> Exercise instructions
Among the lines below, tally those that hold "hand". Return the number and nothing more.

> Dataset content

⁂

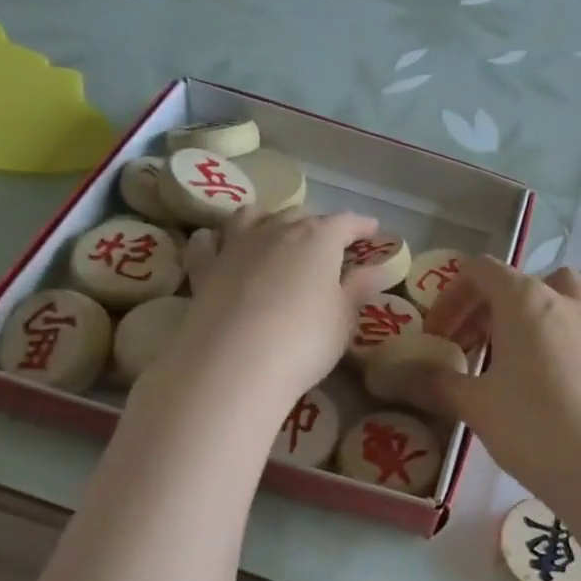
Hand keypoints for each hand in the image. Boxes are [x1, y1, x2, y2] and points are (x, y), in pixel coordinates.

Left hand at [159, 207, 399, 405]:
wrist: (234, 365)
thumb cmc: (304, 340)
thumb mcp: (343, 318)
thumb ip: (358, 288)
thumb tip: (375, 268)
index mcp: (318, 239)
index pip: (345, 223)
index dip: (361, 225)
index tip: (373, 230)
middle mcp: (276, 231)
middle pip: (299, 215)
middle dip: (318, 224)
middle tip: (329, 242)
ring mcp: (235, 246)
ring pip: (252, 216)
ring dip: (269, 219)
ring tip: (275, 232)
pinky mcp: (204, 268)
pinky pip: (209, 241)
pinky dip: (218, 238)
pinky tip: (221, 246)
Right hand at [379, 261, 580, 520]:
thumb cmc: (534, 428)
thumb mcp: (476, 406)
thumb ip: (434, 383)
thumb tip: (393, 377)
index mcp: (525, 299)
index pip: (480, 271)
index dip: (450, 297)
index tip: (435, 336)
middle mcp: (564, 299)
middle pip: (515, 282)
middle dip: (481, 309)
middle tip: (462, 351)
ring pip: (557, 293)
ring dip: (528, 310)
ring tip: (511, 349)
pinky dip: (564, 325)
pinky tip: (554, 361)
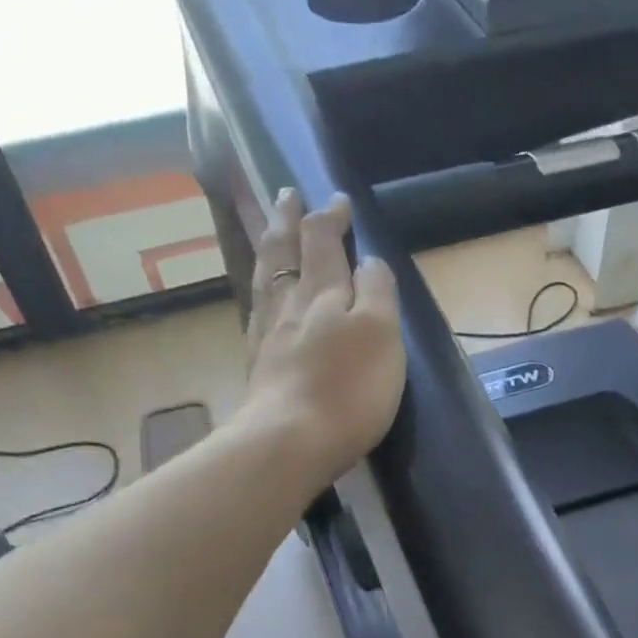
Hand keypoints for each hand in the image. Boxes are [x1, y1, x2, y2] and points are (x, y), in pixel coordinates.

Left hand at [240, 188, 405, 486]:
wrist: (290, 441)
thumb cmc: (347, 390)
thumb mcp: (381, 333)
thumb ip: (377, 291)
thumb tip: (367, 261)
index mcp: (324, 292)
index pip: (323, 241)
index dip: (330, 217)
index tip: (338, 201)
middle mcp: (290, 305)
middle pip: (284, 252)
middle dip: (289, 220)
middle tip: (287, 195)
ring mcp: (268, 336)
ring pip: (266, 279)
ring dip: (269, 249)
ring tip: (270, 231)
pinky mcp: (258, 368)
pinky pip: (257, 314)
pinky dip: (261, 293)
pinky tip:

⁂

> Exercise output
5